---------- Records supplied
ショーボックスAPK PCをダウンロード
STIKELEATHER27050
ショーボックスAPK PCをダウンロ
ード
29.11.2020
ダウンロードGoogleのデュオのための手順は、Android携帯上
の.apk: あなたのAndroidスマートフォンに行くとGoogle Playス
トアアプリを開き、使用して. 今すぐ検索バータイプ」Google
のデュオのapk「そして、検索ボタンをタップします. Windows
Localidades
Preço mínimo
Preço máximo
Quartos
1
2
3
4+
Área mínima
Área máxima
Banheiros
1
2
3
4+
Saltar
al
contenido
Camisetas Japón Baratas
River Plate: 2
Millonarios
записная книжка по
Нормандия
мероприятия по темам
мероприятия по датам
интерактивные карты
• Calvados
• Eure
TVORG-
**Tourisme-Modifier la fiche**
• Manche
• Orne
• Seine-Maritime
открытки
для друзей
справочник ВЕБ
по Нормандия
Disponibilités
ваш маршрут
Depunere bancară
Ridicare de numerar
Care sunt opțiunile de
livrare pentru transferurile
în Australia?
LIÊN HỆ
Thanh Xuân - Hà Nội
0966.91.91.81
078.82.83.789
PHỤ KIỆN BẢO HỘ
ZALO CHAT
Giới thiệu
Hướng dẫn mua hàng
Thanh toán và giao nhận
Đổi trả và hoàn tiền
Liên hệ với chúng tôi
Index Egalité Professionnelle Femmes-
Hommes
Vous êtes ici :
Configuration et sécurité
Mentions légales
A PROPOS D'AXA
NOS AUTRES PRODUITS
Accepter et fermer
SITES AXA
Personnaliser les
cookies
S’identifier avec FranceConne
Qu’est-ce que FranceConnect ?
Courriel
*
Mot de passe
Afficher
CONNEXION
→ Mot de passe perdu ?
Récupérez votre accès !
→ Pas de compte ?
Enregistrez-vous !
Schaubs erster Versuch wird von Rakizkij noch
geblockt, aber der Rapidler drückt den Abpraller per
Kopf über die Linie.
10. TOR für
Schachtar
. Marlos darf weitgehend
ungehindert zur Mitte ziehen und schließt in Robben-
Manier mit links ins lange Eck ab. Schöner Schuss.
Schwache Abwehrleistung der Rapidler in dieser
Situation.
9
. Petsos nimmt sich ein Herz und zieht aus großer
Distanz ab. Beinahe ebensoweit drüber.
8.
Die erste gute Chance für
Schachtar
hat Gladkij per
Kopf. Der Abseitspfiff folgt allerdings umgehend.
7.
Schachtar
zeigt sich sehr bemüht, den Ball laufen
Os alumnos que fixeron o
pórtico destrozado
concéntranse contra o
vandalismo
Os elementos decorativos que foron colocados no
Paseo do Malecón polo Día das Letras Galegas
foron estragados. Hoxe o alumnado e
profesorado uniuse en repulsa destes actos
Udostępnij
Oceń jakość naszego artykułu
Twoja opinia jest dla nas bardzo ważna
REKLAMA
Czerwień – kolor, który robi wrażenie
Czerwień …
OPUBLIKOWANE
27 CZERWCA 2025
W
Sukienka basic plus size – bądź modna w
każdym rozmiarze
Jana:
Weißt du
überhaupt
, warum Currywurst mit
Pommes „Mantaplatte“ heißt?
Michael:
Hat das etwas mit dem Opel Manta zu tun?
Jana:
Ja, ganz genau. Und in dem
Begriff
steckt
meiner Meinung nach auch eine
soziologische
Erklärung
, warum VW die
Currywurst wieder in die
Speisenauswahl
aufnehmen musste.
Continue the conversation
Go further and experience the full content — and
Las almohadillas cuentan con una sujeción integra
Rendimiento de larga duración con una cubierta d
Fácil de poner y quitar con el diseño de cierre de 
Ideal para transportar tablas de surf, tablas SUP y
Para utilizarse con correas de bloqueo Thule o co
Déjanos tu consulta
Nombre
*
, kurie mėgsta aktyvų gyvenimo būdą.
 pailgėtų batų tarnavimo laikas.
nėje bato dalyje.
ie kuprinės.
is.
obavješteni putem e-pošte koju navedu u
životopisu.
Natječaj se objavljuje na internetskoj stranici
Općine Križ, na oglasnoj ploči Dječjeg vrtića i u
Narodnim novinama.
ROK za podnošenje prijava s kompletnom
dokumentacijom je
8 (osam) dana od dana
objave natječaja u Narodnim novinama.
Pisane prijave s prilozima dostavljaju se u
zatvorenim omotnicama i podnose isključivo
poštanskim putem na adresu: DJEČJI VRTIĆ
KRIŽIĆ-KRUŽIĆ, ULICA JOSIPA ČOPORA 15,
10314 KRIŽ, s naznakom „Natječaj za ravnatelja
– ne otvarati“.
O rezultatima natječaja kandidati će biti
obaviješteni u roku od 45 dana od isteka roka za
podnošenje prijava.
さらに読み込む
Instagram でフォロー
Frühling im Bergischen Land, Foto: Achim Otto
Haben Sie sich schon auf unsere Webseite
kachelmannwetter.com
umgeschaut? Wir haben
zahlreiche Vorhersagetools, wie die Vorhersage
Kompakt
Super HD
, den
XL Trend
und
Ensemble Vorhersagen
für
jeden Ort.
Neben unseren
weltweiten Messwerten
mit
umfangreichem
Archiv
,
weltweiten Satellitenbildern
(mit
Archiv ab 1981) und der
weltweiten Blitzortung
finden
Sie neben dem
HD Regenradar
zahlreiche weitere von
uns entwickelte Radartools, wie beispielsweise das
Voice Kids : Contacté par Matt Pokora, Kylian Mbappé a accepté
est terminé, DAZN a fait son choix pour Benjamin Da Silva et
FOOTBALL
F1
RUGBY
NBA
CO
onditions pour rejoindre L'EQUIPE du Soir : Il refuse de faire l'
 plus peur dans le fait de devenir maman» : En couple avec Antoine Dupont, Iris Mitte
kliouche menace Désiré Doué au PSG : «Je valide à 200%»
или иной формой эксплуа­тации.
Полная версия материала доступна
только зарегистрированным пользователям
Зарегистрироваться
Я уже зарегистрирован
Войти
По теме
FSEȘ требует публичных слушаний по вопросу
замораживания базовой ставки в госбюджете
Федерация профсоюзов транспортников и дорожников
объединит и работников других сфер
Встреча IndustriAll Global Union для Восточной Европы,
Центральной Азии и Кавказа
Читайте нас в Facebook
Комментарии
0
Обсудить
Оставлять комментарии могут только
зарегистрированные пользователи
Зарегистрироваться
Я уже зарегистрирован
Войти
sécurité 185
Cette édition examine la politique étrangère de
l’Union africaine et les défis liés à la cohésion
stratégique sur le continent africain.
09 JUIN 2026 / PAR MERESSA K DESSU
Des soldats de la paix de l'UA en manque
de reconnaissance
--------------------
Only one stretch of the records above is wanted: the lines between the one holding "životopisu." and the one holding "замораживания базовой ставки в госбюджете", inclusive, reproduced exactly.

životopisu.
Natječaj se objavljuje na internetskoj stranici
Općine Križ, na oglasnoj ploči Dječjeg vrtića i u
Narodnim novinama.
ROK za podnošenje prijava s kompletnom
dokumentacijom je
8 (osam) dana od dana
objave natječaja u Narodnim novinama.
Pisane prijave s prilozima dostavljaju se u
zatvorenim omotnicama i podnose isključivo
poštanskim putem na adresu: DJEČJI VRTIĆ
KRIŽIĆ-KRUŽIĆ, ULICA JOSIPA ČOPORA 15,
10314 KRIŽ, s naznakom „Natječaj za ravnatelja
– ne otvarati“.
O rezultatima natječaja kandidati će biti
obaviješteni u roku od 45 dana od isteka roka za
podnošenje prijava.
さらに読み込む
Instagram でフォロー
Frühling im Bergischen Land, Foto: Achim Otto
Haben Sie sich schon auf unsere Webseite
kachelmannwetter.com
umgeschaut? Wir haben
zahlreiche Vorhersagetools, wie die Vorhersage
Kompakt
Super HD
, den
XL Trend
und
Ensemble Vorhersagen
für
jeden Ort.
Neben unseren
weltweiten Messwerten
mit
umfangreichem
Archiv
,
weltweiten Satellitenbildern
(mit
Archiv ab 1981) und der
weltweiten Blitzortung
finden
Sie neben dem
HD Regenradar
zahlreiche weitere von
uns entwickelte Radartools, wie beispielsweise das
Voice Kids : Contacté par Matt Pokora, Kylian Mbappé a accepté
est terminé, DAZN a fait son choix pour Benjamin Da Silva et
FOOTBALL
F1
RUGBY
NBA
CO
onditions pour rejoindre L'EQUIPE du Soir : Il refuse de faire l'
 plus peur dans le fait de devenir maman» : En couple avec Antoine Dupont, Iris Mitte
kliouche menace Désiré Doué au PSG : «Je valide à 200%»
или иной формой эксплуа­тации.
Полная версия материала доступна
только зарегистрированным пользователям
Зарегистрироваться
Я уже зарегистрирован
Войти
По теме
FSEȘ требует публичных слушаний по вопросу
замораживания базовой ставки в госбюджете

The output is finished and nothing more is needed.